WHAT THIS TASK INVOLVES =
Across the records, count every line that includes "และย" and give the number by itself.

Saved entries
--------------------------------

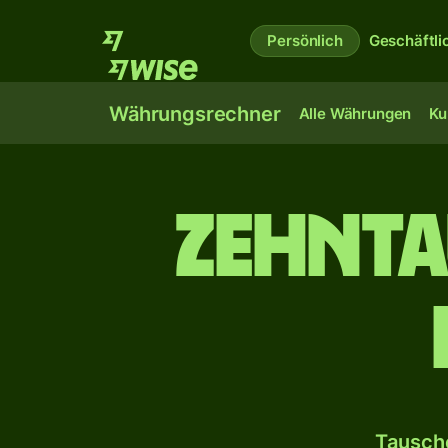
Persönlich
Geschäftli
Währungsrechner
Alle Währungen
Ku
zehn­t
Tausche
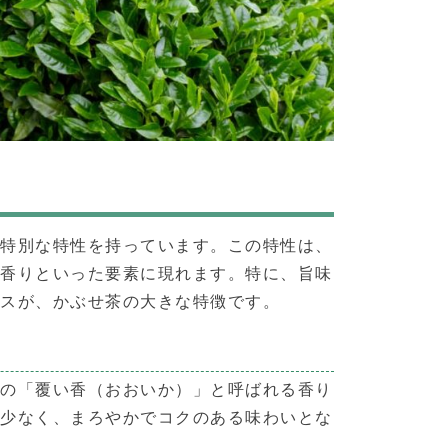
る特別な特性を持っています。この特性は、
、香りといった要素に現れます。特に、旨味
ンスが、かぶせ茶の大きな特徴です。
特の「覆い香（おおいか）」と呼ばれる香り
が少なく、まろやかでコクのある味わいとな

--------------------------------

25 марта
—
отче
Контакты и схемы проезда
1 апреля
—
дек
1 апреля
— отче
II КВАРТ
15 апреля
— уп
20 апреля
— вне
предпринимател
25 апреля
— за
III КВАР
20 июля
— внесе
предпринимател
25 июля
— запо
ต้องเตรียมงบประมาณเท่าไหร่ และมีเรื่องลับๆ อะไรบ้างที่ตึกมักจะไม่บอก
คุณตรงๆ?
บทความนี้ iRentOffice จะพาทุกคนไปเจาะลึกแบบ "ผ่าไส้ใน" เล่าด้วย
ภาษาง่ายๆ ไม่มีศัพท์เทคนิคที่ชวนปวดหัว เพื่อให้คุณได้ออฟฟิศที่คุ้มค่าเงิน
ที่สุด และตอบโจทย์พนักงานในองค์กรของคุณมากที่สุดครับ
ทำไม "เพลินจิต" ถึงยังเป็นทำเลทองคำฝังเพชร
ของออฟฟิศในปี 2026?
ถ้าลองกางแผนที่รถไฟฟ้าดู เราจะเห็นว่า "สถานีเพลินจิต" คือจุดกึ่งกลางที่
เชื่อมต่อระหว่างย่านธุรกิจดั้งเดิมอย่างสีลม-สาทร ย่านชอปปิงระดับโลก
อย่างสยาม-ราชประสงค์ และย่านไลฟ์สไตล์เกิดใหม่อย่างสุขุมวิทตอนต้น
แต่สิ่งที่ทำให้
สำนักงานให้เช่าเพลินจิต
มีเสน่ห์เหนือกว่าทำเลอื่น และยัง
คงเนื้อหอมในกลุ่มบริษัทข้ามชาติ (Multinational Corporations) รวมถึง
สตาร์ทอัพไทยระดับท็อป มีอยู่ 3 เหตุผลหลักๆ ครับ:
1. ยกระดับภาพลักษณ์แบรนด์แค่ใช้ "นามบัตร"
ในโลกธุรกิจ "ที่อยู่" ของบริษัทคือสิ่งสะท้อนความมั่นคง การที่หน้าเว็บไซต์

--------------------------------

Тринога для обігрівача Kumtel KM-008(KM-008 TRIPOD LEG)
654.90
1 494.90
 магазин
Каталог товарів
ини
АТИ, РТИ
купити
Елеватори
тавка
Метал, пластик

--------------------------------

ANSWER =
2